The Hartlib Circle was the correspondence network set up in Western and Central Europe by Samuel Hartlib, an intelligencer based in London, and his associates, in the period 1630 to 1660. Hartlib worked closely with John Dury, an itinerant figure who worked to bring Protestants together.

J. T. Young writes:

At its nexus, it was an association of personal friends. Hartlib and Dury were the two key figures: Comenius, despite their best efforts, always remained a cause they were supporting rather than a fellow co-ordinator. Around them were Hübner, Haak, Pell, Moriaen, Rulise, Hotton and Appelius, later to be joined by Sadler, Culpeper, Worsley, Boyle and Clodius. But as soon as one looks any further than this from the centre, the lines of communication begin to branch and cross, threading their way into the entire intellectual community of Europe and America. It is a circle with a definable centre but an almost infinitely extendable periphery.

Examples given of the "periphery" are John Winthrop and Balthazar Gerbier.
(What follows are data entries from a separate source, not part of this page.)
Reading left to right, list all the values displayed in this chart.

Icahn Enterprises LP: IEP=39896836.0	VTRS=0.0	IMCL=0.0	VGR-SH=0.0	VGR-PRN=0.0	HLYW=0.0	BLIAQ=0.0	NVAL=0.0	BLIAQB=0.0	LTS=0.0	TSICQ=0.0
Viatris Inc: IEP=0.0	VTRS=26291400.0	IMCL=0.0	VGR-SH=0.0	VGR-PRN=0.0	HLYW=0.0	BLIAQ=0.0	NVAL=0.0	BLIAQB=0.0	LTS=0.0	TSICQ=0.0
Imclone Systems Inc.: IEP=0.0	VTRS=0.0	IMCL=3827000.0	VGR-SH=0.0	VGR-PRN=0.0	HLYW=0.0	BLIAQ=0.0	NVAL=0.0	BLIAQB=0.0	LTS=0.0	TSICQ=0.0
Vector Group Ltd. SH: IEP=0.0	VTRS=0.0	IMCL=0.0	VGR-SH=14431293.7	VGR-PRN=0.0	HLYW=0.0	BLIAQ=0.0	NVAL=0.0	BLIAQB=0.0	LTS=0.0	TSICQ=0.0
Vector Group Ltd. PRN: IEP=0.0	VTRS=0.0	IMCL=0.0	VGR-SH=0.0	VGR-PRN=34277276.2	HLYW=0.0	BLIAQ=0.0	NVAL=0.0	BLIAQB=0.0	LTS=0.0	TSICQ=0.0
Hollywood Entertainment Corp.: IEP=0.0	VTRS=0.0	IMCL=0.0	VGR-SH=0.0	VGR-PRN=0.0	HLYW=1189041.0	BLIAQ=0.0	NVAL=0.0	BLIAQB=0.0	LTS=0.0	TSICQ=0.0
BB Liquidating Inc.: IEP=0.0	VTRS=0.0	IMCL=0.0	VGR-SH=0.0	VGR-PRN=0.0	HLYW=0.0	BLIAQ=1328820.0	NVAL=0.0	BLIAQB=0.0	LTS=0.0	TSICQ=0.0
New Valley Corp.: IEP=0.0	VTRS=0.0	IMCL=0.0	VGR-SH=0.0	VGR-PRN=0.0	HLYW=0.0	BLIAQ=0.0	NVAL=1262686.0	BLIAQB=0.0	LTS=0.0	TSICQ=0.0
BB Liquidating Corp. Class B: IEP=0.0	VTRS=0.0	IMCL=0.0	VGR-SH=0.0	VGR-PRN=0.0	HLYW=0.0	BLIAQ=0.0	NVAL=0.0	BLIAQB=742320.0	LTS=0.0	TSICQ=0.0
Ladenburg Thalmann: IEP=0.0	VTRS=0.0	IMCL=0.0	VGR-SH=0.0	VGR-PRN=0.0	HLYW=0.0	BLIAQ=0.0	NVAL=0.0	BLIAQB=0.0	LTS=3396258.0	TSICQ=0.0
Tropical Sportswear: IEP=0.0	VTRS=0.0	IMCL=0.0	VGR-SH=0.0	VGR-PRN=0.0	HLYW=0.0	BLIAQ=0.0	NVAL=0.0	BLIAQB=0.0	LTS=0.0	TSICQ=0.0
Educational reform was topical and central to the pansophist programme. Hartlib compiled a list of "advisers", and updated it. It included Jeremy Collier, Dury, Thomas Horne, Marchamont Nedham, John Pell, William Rand, Christian Ravius, Israel Tonge, and Moses Wall. The staff proposed for Durham College was influenced by the Circle's lobbying. John Hall was another associate who wrote on education. In the period 1648–50 many works on education appeared from Circle authors (Dury, Dymock, Hall, Cyprian Kinner, Petty, George Snell, and Worsley).

A letter from Hartlib to John Milton prompted the tract Of Education (1644), subtitled To Master Samuel Hartlib. But Milton's ideas were quite some way from those of the Comenians.

Individuals involved with the Hartlib Circle played an important role in Sweden's scientific revolution, as they travelled to consult on educational and religious reform, as well as tutored Swedish students who were sent abroad.

Robert Boyle referred a few times in his correspondence to the 'Invisible College'. Scholarly attention has been paid to identifying this shadowy group. The social picture is not simplistic, since en masse Hartlib's contacts had fingers in every pie.